10th November 2022
In the fourth instalment of the ‘Creating Impact’ series, we spotlight the European Commission’s legislative proposal for the European Health Data Space (EHDS).
Health innovators in the EU have long been calling for the harmonization of data sharing, processing, and reusing in the health sector, in order to foster digital services across Europe. EIT Health’s 2021 Think Tank Report ‘Learning from health data use cases’ outlined the need to create the right environment across Member States to allow digital health technologies to reach their full potential. Together with its partners, EIT Health identified several real-world challenges currently faced in bringing digital health solutions to market.
What are the challenges in bringing digital health solutions to market?
1. Roles and relationships
Bluemetrix, a data management provider that facilitates access to data in healthcare, pointed out how consent requests at each data collection point can be both confusing and irritating for patients, and time consuming for care providers.
“Due to the lack of a European Consent form patients need to be continually asked for the right to use their data.”
Furthermore, there are various challenges related to citizens’ rights, data quality and security.
2. Rules and regulations
There is a significant delay between the introduction of new EU regulations (e.g. GDPR and EU MDR) and national implementation of laws, followed by the organizational interpretation of those laws.
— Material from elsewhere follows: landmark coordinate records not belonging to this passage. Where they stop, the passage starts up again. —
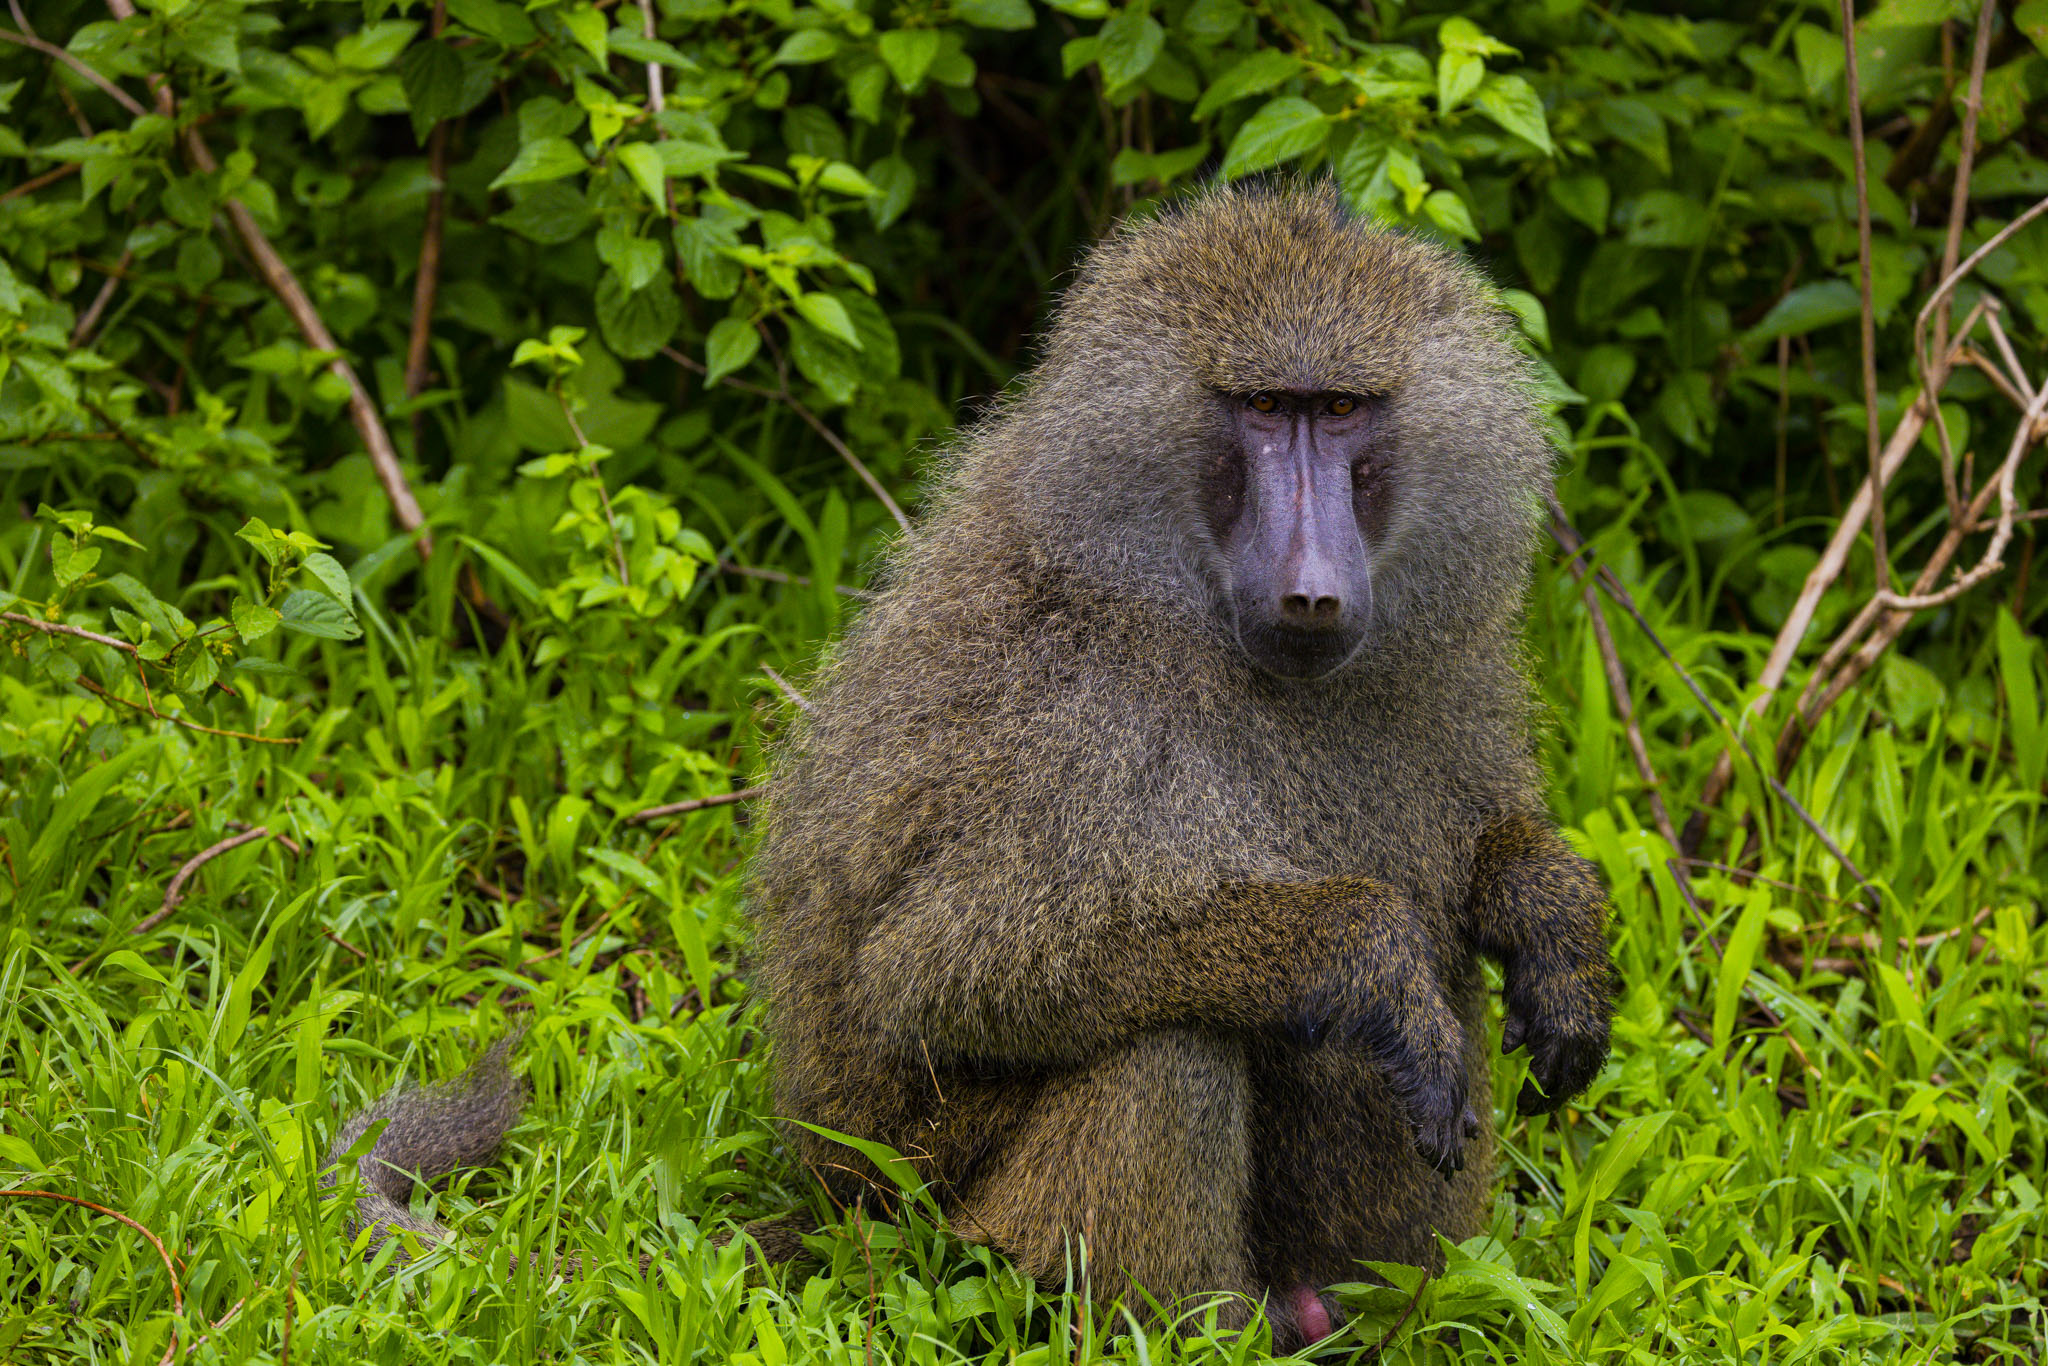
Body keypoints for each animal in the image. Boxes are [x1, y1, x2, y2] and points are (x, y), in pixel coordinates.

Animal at [750, 180, 1615, 1351]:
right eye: (1264, 407)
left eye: (1340, 410)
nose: (1312, 591)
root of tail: (836, 1204)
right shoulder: (1072, 706)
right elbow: (937, 972)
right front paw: (1360, 952)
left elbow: (1476, 853)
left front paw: (1549, 915)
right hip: (945, 1229)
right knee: (1169, 1048)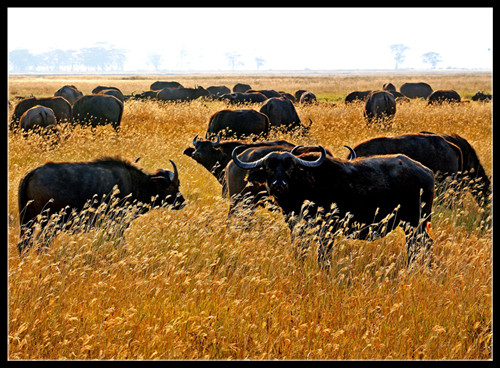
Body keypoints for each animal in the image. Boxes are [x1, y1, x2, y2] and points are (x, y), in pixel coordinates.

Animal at [17, 155, 187, 253]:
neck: (136, 183)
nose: (182, 202)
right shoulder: (117, 225)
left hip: (28, 222)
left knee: (24, 245)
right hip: (49, 224)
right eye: (172, 186)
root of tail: (33, 173)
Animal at [232, 144, 436, 268]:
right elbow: (300, 251)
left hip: (416, 223)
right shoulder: (297, 229)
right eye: (268, 167)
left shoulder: (327, 230)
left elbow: (323, 257)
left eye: (290, 166)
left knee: (423, 245)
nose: (278, 185)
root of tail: (426, 171)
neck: (309, 185)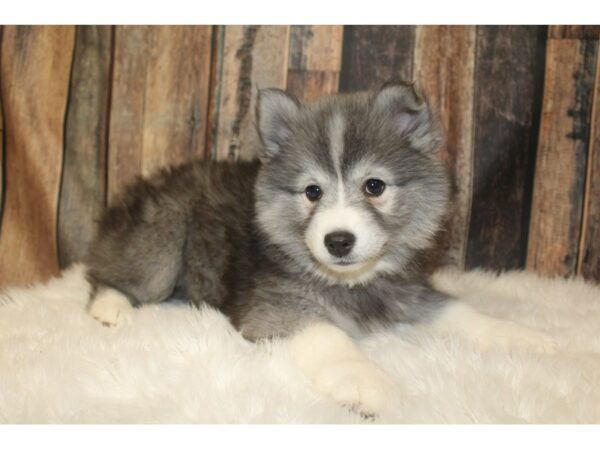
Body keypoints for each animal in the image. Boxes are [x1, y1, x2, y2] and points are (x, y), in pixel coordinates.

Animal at [84, 81, 552, 414]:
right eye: (312, 191)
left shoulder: (410, 291)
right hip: (161, 239)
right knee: (106, 273)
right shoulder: (276, 307)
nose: (338, 240)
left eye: (374, 186)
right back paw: (110, 308)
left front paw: (523, 338)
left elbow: (460, 311)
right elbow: (329, 336)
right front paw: (366, 380)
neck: (353, 283)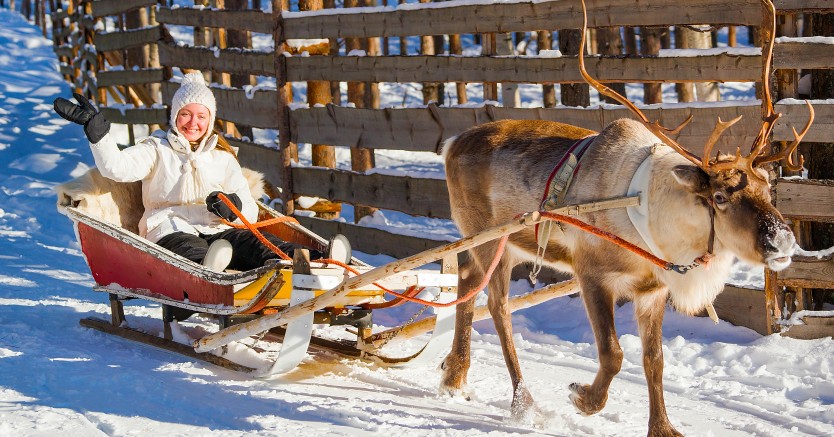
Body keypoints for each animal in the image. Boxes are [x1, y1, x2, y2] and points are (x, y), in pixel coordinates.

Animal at [439, 1, 812, 435]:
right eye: (719, 197)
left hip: (504, 245)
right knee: (498, 305)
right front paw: (583, 398)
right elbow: (613, 352)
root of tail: (451, 145)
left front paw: (662, 427)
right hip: (488, 238)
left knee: (468, 283)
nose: (782, 240)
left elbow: (655, 361)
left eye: (768, 187)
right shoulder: (592, 274)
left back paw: (455, 375)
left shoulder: (653, 290)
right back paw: (522, 402)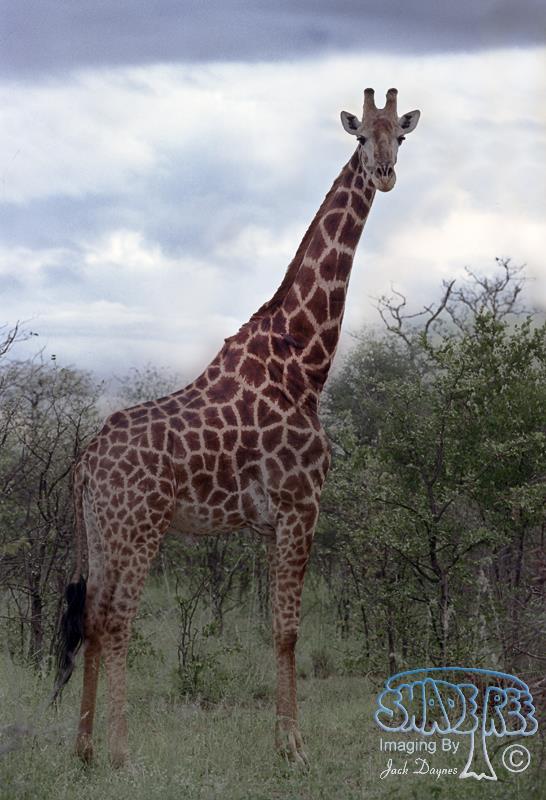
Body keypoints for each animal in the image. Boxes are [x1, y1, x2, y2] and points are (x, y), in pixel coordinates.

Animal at [53, 87, 420, 768]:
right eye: (361, 137)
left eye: (400, 136)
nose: (384, 174)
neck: (306, 360)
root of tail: (84, 463)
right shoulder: (302, 504)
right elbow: (289, 629)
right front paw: (295, 747)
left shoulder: (274, 521)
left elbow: (277, 627)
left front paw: (283, 742)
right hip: (139, 527)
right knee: (117, 620)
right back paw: (120, 753)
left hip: (100, 529)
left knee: (90, 616)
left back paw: (84, 750)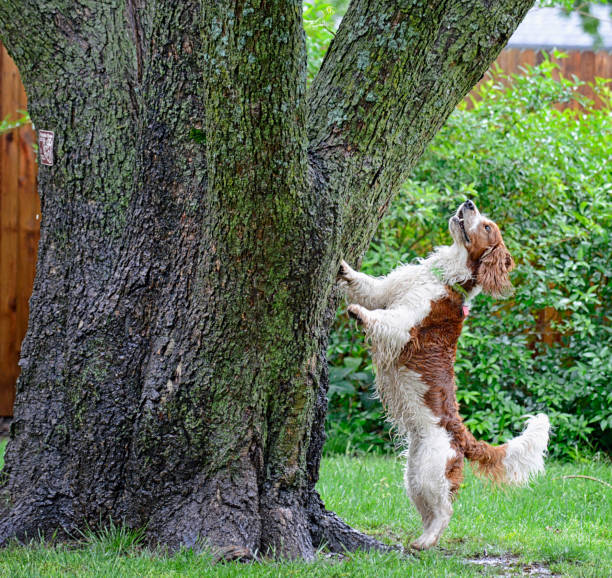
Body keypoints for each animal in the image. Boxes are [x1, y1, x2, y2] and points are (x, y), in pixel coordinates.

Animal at [340, 200, 548, 548]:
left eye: (487, 226)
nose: (468, 202)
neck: (442, 276)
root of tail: (461, 435)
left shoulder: (404, 324)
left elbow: (383, 318)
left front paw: (359, 313)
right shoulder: (385, 290)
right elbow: (367, 285)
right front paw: (343, 267)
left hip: (429, 471)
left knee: (446, 510)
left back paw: (426, 542)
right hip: (414, 472)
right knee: (430, 509)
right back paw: (420, 539)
These legal complexities have created various obstacles for digital health solution providers when it comes to working across borders or re-using data for research.
FibriCheck, a medically certified app which monitors patient’s heart rhythms on their smartphone, contributed “Our hospital partners are asking questions about using data for secondary research, but as there is often no clearcut legal answer regarding what is possible under which conditions, valuable data often remains unused.”
3. Policies and practices
DigiOnko, an app-based solution to support the digitization of the patient journey in cancer care, pointed out the issues they face with data interoperability and the conventional data collection practices still followed by many healthcare providers. “The reality is that many patients’ records are still paper, getting their data into a system like ours is complex and often not possible.”
This makes it harder to build trust between patients and care providers, as well as risk adversity and uptake hesitancy among healthcare professionals.
How could the European Health Data Space address these challenges?
In May 2022, the European Commission presented its European Health Data Space (EHDS) proposal, a health specific common governance framework combining rules, standards, practices and infrastructures. The proposal aims to make electronic health data more available and of a higher quality, so that patients can receive safe and continuous care regardless of where they are in Europe. It will also give patients more control over their own health data.
The development and implementation of EHDS would include action points such as:
- Incorporation of digital health solutions into everyday care of patients and disease prevention practices.
- Attention to new models of care reimbursement that account for care delivered remotely.
- New legal relationships set up between the providers of digital health solutions and traditional care providers. This will allow for new models of shared liability.
- Training on new data management competencies for clinical and other healthcare workers.
In EIT Health’s Flagships Programme, we advocate for the secondary use of data to be used in innovation, treatment development and public health.